(TEXTO CITADO):
______________________________

Por mucho tiempo, el arte estuvo asociado con las ideas de belleza y perfección, entre otras afines. En Occidente, esta idea tuvo su origen en la Grecia clásica, en donde las distintas manifestaciones artísticas (y aun otras expresiones del pensamiento humano como la filosofía) tuvieron en la belleza su finalidad última. Una escultura, un verso, una pintura, debían aspirar a lo bello y por ende mostrarlo, condensarlo, extraer la esencia de lo sublime para en cierto modo volverla terrenal para disfrute del ser humano.

Dada la gran influencia de la cultura griega en el desarrollo histórico de Europa, dichas ideas sobre el arte se preservaron casi íntegras a lo largo de todas las épocas, salvo quizá por la Edad Media, en donde la influencia religiosa sobre el arte modificó parcialmente la perspectiva de los creadores. Pero, en todo caso, la armonía de las formas, la recreación de lo bello, la imitación de la perfección natural fueron por más siglos todavía las disposiciones con las que los artistas se acercaban a su materia y a su obra.

______________________________

(EXTRACTO DE DATOS):
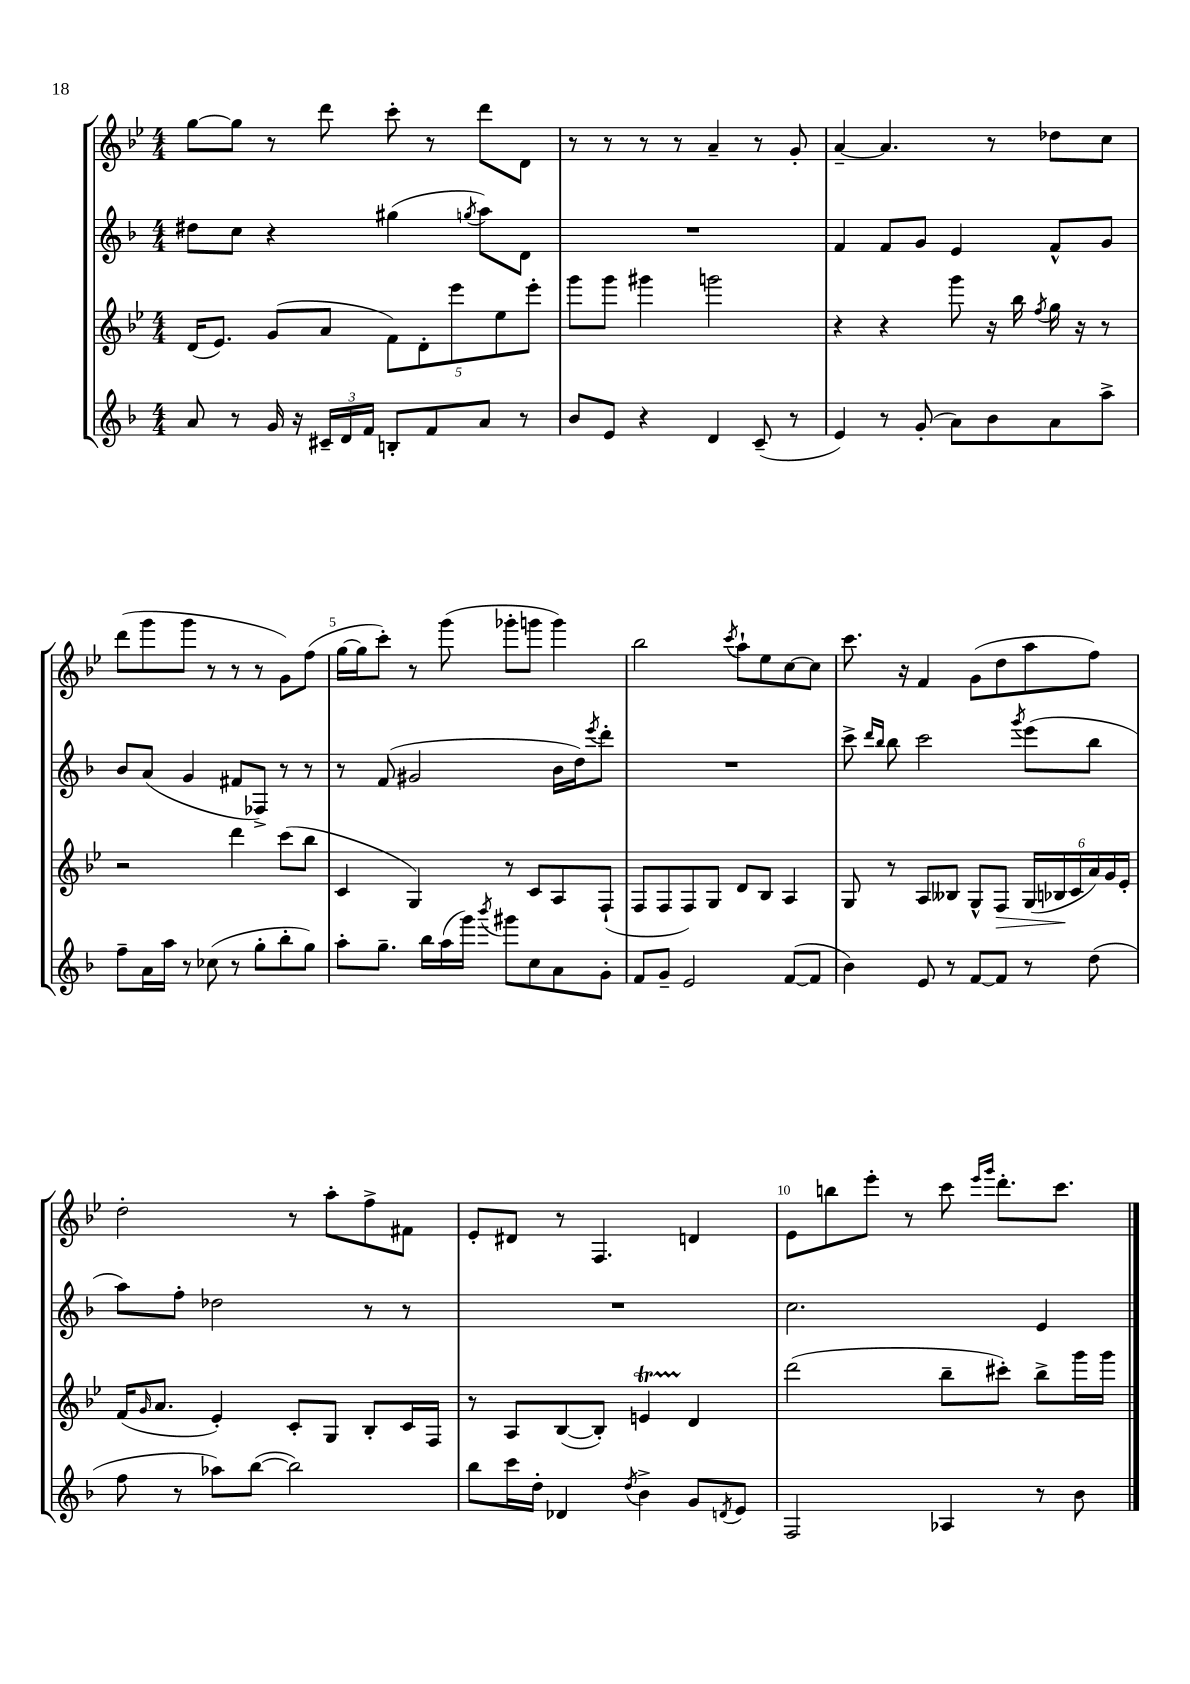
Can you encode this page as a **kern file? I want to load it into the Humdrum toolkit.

______________________________

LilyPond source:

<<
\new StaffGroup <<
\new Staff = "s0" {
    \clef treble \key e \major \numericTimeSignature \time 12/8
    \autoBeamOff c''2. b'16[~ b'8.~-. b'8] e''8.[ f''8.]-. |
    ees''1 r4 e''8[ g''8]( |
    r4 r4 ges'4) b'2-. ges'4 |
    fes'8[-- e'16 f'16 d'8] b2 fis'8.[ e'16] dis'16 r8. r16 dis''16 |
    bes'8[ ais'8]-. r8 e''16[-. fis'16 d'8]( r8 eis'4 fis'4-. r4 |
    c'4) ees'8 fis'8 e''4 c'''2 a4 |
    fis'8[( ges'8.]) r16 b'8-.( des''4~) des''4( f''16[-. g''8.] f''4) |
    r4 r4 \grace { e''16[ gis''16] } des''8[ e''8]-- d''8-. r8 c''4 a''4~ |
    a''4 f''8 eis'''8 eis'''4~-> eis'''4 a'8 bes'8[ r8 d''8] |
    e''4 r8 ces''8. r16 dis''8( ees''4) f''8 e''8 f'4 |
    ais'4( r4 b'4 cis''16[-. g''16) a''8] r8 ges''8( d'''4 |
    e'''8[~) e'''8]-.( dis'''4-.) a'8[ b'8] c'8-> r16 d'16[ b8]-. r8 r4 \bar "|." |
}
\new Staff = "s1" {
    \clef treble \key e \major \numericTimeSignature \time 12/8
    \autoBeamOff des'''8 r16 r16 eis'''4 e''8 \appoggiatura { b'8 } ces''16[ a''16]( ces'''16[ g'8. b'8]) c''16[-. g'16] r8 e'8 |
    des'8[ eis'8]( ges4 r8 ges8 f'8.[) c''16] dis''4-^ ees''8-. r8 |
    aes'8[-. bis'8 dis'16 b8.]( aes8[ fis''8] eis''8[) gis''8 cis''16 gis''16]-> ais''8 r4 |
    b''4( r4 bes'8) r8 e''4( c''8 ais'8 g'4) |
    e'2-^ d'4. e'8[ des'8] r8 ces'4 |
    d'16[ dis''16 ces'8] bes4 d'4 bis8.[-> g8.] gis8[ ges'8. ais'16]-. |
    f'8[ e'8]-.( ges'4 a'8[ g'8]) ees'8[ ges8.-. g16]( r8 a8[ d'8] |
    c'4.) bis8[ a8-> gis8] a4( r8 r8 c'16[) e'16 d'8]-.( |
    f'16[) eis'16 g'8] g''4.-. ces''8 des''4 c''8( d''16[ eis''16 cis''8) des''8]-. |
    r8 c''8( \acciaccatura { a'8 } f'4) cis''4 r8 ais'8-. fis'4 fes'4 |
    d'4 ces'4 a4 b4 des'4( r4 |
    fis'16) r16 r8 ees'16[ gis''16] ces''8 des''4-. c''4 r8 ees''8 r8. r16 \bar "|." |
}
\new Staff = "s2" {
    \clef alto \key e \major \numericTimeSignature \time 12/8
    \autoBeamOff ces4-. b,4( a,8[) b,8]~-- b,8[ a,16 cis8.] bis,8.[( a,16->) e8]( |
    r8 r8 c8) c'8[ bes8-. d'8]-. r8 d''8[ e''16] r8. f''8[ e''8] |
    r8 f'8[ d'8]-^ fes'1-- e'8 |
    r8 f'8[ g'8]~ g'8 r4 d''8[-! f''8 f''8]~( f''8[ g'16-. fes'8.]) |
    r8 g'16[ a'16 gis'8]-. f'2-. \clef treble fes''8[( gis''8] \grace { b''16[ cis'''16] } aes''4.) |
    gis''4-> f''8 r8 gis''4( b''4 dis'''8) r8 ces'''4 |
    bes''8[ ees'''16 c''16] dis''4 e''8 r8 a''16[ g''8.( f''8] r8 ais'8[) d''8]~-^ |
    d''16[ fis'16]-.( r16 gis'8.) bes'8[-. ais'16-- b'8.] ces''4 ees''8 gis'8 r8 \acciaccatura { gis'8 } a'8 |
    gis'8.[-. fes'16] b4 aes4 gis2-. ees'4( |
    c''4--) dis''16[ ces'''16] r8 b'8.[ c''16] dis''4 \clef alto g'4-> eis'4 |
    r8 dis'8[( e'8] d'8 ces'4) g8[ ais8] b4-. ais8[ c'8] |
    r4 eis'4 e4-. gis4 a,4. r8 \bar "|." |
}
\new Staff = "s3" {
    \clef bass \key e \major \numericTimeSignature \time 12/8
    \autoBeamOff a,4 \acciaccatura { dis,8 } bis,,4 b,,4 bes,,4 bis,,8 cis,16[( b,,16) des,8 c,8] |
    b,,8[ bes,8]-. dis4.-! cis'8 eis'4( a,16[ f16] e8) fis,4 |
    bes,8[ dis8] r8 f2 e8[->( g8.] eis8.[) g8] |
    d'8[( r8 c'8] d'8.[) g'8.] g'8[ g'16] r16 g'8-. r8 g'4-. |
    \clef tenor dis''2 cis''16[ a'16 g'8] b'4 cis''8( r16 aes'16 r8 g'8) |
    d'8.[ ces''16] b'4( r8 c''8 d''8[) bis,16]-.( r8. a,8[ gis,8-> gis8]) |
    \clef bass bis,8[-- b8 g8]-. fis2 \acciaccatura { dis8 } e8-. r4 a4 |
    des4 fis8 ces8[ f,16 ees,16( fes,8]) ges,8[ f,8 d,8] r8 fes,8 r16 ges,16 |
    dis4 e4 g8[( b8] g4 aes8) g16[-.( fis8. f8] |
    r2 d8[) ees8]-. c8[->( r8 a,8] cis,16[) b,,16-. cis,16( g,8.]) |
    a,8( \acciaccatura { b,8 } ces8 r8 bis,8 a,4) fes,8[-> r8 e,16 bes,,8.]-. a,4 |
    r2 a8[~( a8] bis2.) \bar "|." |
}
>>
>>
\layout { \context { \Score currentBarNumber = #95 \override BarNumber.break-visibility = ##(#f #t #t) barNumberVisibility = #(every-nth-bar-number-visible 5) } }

______________________________

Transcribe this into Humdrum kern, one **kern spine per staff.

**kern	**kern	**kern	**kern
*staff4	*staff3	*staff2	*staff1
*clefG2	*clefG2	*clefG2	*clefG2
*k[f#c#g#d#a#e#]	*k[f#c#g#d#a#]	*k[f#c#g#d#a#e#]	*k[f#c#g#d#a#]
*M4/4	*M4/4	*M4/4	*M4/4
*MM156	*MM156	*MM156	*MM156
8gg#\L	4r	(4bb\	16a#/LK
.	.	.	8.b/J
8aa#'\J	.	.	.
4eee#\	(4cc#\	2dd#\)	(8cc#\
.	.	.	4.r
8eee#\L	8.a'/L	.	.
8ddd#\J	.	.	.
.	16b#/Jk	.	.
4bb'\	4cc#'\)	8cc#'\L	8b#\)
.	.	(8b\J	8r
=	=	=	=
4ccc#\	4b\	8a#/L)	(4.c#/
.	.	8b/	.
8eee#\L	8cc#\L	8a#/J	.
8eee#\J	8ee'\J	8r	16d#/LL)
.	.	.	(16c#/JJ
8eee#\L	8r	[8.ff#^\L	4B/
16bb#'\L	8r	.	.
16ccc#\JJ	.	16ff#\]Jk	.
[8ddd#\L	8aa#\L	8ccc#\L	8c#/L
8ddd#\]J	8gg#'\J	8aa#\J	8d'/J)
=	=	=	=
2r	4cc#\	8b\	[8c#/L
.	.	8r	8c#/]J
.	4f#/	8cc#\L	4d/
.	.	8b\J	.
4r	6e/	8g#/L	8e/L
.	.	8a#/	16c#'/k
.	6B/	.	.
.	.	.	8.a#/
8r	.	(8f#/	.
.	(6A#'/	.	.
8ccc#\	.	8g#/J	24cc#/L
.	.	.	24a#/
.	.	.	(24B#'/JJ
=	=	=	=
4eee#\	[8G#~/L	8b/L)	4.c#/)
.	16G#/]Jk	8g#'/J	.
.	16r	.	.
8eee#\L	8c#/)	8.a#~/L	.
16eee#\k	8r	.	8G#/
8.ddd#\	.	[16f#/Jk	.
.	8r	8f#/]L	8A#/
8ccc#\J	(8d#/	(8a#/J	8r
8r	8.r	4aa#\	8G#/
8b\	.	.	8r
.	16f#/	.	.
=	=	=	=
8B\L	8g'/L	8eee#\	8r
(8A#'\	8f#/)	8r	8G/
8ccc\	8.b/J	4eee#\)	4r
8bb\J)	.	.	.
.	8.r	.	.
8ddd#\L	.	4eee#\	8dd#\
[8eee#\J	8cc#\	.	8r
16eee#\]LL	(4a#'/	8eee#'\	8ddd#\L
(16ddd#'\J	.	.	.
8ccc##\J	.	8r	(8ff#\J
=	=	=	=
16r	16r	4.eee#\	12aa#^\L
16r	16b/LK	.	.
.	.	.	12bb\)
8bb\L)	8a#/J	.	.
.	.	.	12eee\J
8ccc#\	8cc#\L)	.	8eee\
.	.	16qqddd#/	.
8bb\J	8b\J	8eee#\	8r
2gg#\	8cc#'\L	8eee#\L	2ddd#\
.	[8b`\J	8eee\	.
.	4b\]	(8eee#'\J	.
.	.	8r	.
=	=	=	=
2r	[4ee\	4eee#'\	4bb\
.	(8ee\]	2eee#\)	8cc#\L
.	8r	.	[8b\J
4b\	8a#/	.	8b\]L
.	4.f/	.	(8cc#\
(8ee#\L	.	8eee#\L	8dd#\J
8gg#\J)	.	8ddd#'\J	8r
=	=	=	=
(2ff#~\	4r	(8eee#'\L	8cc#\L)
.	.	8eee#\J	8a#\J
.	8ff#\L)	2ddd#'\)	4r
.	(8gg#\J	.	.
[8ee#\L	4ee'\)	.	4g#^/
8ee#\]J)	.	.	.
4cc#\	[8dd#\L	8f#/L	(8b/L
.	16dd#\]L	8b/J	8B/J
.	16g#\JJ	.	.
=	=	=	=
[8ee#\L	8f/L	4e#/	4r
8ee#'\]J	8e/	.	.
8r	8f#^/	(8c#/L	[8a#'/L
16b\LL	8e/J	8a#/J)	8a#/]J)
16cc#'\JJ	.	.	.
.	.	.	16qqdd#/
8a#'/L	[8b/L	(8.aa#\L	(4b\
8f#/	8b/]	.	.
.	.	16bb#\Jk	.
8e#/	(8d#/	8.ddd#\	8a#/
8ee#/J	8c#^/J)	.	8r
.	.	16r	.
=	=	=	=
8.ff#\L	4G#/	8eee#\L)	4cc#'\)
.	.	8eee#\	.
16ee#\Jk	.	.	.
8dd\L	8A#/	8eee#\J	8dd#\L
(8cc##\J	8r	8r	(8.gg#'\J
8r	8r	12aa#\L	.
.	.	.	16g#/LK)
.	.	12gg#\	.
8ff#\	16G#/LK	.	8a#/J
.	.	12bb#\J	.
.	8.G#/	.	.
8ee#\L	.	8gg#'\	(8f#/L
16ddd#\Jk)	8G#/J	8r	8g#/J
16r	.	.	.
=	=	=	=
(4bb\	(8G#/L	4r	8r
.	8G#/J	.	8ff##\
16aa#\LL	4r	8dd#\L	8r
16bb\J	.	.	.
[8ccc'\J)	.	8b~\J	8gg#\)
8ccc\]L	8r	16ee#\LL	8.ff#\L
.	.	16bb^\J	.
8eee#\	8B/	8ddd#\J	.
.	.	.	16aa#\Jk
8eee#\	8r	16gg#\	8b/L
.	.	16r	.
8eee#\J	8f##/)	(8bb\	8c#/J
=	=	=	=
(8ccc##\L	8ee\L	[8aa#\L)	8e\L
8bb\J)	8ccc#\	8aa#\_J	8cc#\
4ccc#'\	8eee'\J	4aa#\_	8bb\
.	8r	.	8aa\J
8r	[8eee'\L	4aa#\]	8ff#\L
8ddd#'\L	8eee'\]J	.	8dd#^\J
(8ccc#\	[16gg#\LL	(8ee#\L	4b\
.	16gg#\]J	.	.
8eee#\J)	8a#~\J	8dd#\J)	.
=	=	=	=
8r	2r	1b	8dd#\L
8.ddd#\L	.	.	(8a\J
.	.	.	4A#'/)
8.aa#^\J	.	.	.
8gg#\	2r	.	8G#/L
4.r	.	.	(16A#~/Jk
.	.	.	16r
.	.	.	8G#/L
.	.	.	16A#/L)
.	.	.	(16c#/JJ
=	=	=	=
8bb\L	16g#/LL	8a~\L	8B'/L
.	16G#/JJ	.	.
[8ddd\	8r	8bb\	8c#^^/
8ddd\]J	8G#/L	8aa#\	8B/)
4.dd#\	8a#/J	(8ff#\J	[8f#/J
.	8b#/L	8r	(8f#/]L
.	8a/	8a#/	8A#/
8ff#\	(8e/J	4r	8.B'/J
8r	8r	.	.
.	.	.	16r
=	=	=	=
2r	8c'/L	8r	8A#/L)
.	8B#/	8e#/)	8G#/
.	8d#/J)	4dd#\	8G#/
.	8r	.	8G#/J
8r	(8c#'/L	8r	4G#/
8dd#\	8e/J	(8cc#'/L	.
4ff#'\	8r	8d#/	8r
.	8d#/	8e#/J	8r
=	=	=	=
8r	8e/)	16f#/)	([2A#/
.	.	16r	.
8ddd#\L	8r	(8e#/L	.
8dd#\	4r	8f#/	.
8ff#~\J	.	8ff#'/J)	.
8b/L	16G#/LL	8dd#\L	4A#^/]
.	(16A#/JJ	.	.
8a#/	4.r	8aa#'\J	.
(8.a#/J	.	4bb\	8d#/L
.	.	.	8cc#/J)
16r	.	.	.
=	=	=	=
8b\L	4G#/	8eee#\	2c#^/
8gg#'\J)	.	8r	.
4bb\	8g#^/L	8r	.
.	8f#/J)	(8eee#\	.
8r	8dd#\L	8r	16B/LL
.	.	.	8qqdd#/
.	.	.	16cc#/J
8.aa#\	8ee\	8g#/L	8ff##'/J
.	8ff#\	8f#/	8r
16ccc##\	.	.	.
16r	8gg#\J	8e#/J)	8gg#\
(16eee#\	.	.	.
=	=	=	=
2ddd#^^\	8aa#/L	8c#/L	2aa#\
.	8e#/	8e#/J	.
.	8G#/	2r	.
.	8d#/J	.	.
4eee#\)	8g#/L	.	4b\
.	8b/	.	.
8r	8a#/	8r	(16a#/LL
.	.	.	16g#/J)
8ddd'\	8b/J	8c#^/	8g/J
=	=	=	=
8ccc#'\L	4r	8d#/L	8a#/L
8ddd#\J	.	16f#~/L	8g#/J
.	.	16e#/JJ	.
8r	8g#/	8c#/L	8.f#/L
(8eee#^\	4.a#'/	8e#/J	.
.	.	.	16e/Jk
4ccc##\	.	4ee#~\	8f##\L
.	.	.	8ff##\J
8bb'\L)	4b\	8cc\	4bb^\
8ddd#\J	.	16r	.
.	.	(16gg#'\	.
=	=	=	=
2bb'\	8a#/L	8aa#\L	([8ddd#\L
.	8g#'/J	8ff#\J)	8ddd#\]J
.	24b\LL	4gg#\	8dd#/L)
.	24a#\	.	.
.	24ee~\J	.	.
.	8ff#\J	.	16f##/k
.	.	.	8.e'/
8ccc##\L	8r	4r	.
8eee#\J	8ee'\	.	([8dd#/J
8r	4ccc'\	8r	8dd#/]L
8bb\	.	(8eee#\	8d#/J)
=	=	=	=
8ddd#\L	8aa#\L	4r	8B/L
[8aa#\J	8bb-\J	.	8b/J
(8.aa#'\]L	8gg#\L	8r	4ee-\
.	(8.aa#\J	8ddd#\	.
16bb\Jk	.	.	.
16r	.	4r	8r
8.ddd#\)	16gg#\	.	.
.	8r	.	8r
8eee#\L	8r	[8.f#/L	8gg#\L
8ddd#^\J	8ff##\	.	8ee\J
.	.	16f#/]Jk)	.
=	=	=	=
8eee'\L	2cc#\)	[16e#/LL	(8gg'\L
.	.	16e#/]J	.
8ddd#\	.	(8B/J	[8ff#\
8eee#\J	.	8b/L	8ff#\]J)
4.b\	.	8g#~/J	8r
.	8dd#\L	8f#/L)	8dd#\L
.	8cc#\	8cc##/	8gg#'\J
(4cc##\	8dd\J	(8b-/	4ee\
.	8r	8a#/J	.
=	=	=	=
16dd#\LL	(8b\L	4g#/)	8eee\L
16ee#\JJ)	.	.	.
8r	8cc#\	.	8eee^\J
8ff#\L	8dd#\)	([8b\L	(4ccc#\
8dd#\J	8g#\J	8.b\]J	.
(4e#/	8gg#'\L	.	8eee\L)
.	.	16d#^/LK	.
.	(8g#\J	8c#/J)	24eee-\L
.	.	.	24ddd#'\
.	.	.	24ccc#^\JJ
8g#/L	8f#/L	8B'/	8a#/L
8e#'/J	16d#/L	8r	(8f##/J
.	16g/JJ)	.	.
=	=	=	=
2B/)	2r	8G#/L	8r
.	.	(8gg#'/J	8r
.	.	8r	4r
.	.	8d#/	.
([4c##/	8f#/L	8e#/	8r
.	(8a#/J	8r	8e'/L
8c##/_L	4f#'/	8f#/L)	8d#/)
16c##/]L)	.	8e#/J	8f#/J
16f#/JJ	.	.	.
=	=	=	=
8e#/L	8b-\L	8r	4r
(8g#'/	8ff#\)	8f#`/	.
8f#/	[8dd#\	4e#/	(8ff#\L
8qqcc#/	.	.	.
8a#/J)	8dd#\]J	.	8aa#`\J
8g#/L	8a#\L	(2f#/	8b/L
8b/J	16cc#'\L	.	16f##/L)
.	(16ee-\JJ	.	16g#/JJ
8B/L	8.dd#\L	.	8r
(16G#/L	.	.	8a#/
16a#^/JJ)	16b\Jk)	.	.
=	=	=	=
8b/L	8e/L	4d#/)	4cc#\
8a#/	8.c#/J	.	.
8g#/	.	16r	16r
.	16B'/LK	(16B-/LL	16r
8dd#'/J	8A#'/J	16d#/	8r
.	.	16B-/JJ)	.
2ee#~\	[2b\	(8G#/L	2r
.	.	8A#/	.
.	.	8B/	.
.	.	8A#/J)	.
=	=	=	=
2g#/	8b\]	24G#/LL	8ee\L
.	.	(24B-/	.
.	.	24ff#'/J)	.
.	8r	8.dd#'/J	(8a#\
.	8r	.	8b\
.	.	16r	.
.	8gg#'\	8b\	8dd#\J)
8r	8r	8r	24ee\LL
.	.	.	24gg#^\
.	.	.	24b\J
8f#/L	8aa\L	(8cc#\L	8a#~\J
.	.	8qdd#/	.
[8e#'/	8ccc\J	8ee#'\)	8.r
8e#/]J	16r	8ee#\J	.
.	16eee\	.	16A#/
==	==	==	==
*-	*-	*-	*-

______________________________

(TAREA A): Reproduce el tramo del texto sobre el arte y la belleza que va desde "Por mucho tiempo, el" hasta "del ser humano.".
(TAREA B): Indica si cada afirmación coincide con el texto sobre el arte y la belleza, respondiendo sí o no y citando las palabras del texto que lo deciden: (i) En Occidente, la asociación del arte con la belleza se originó en la Grecia clásica. (ii) En la Edad Media, la influencia religiosa cambió por completo la perspectiva de los creadores. (iii) La filosofía también tuvo en la belleza su finalidad última.
(TAREA C): Según el texto sobre el arte y la belleza, ¿por qué las ideas griegas sobre el arte se preservaron casi íntegras a lo largo de las épocas?
El listado no hace falta para nada de lo que se pide.

(RESPUESTA COMPLETA A):
Por mucho tiempo, el arte estuvo asociado con las ideas de belleza y perfección, entre otras afines. En Occidente, esta idea tuvo su origen en la Grecia clásica, en donde las distintas manifestaciones artísticas (y aun otras expresiones del pensamiento humano como la filosofía) tuvieron en la belleza su finalidad última. Una escultura, un verso, una pintura, debían aspirar a lo bello y por ende mostrarlo, condensarlo, extraer la esencia de lo sublime para en cierto modo volverla terrenal para disfrute del ser humano.

(RESPUESTA COMPLETA B):
(i) Sí: "esta idea tuvo su origen en la Grecia clásica".
(ii) No: "la influencia religiosa sobre el arte modificó parcialmente la perspectiva de los creadores".
(iii) Sí: "(y aun otras expresiones del pensamiento humano como la filosofía) tuvieron en la belleza su finalidad última".

(RESPUESTA COMPLETA C): Por la gran influencia de la cultura griega en el desarrollo histórico de Europa.